▸ Page text:
Irrelevant outside of Gazebo.

Fallout (...) tactical combat system
giphy.gif


In comparison DnD games combat is bloated and overly complex.
You might be confusing 'complex' with 'convoluted'. Only the latter is a bad thing, and even then, something that's convoluted can still offer plenty of genuine complexity.
:salute: :bro:
 

Old Hans

Arcane
Joined
Oct 10, 2011
Messages
1,473
id love to see a turn based combat system that uses a similar dice system as BloodBowl or Warhammer Fantasy 3rd edition.
 

rezaf

Cipher
Joined
Jan 26, 2015
Messages
652
D&D is not overly complex, most D&D CRPGs just had horrible combat implementations.

And yet the Gold Box games had the best combat of any any DOS era CRPGs, and the IE games had some of the best combat of the Windows era CRPGs.

▸ Data records:
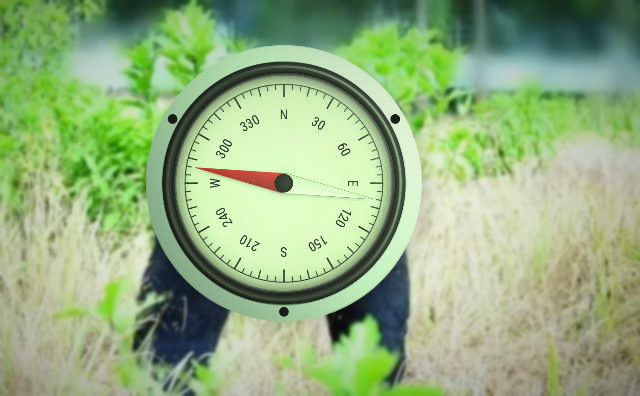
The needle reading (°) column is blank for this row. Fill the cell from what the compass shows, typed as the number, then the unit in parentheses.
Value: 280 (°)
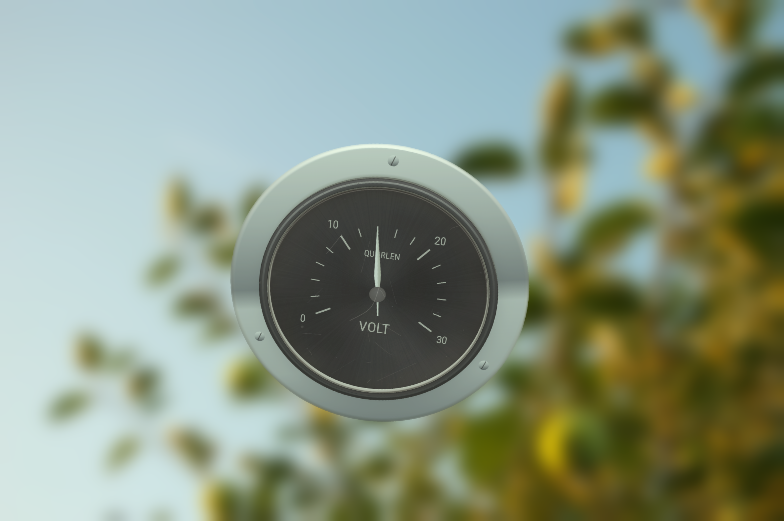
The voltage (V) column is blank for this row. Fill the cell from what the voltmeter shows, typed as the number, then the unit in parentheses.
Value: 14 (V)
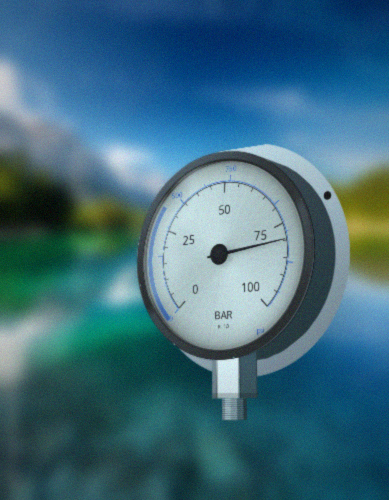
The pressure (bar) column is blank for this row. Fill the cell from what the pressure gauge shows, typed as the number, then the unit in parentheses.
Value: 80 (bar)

▸ Work instructions: Reproduce the combat-system discussion from "In comparison DnD" to "Fantasy 3rd edition.", substituting "overcomplicated" for "convoluted" each time it appears.

▸ Finished task:
In comparison DnD games combat is bloated and overly complex.
You might be confusing 'complex' with 'overcomplicated'. Only the latter is a bad thing, and even then, something that's overcomplicated can still offer plenty of genuine complexity.
:salute: :bro:
 

Old Hans

Arcane
Joined
Oct 10, 2011
Messages
1,473
id love to see a turn based combat system that uses a similar dice system as BloodBowl or Warhammer Fantasy 3rd edition.